(GOAL A)
In the age assessment guidance, in whose presence should the young person get the chance to respond to concerns about inconsistencies or doubts about veracity?
(GOAL B)
Please explain, using the age assessment guidance, why initial findings are to be fed back to the young person and the contributing agencies.
(GOAL C)
Write the next part of the age assessment guidance, picking up after its final sentence.

(TEXT SHOWN)
____________

These should be noted ( NB. It is important to raise and allow the young person an opportunity to respond to any concerns about inconsistencies or doubts about veracity. This should be done in the presence of any 'appropriate adult' involved). It is also important to be aware of possible areas of miscommunication)

  • Feedback: ensure initial findings fed back to the young person and contributing agencies for comment and clarification if necessary

Analysis of information: information

  • Key evidential points: key patterns or items of information that are regarded as significant in indicating the young person's age; include contradictory indicators; include a note of any documentation that is relied upon. A chronology is key.

____________

(SUPPLIED MATERIAL)
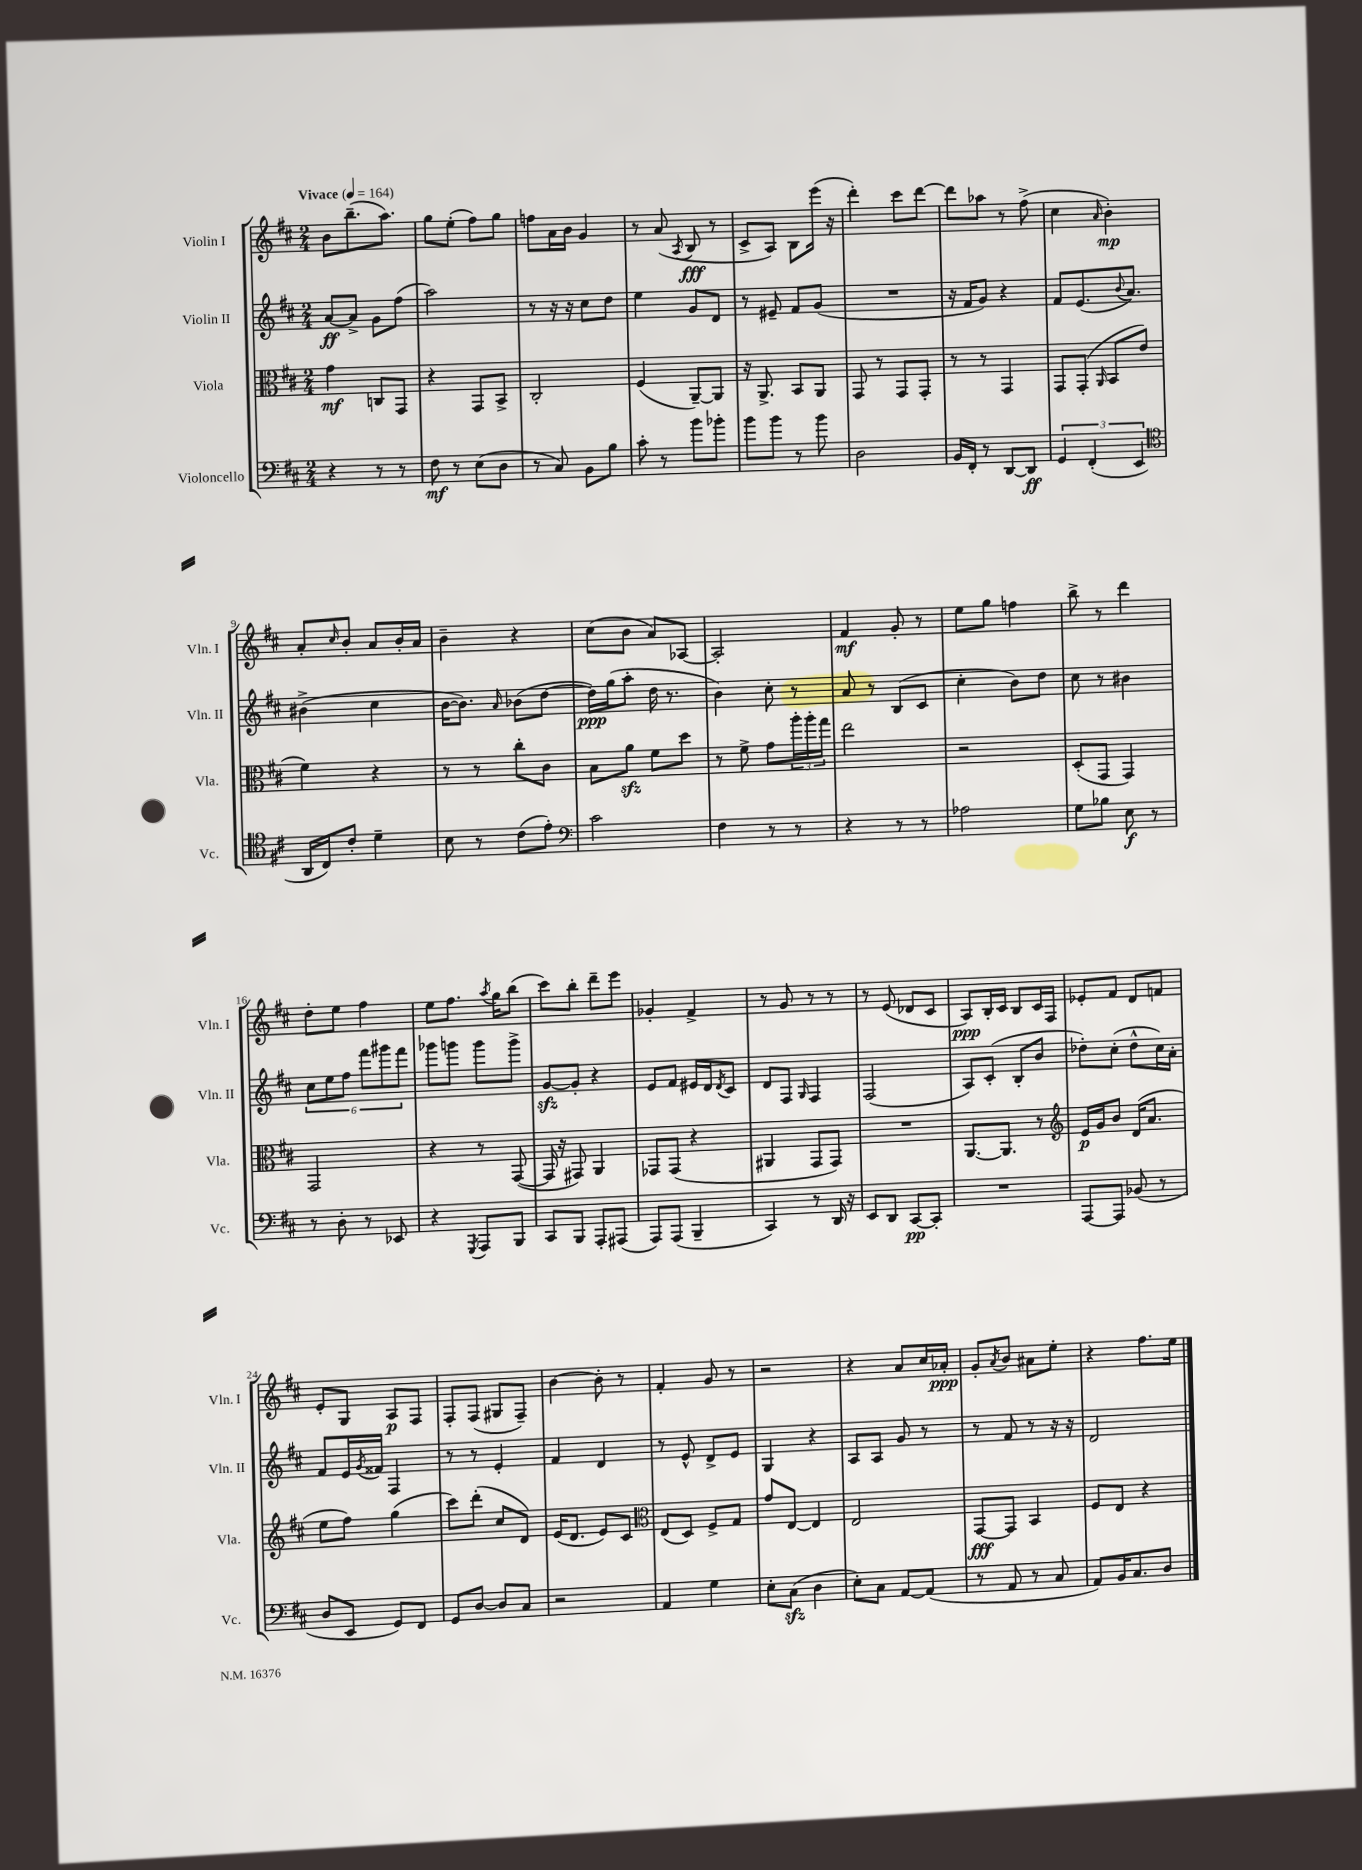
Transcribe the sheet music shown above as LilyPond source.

____________

(RESPONSE A)
In the presence of any "appropriate adult" involved.

(RESPONSE B)
The findings are fed back so that the young person and the contributing agencies can comment on them and give clarification if necessary.

(RESPONSE C)
  • Key interpretations: Active consideration of how to analyse the available information and how the above have been interpreted and understood so as to lead to a particular conclusion; include how contradictory indicators have been considered and weighed
  • Bias: Workers should be aware of the potential for bias in the assessment and through the adoption of a questioning approach and the use of supervision consider how to manage any points
  • Triangulation: Where possible assessments should aim to use multiple sources of information to triangulate key points and opinions
  • Supervision: Findings should be jointly reviewed by the workers and their supervisor. Workers may wish to consider using a process of 'challenging and proving' to help develop conclusions.

Conclusion:

  • Conclusion in respect of age assessment: Statement of the indicated parameters of likely age. This should indicate whether the young person is over eighteen, under eighteen, under sixteen. Where a young person has given a stated date of birth and this is consistent with the assessment then it should be accepted as their true date of birth. Where an exact date has not been stated but a season or other period in the year is indicated (and is not inconsistent with the assessment) this should be used to state a date of birth.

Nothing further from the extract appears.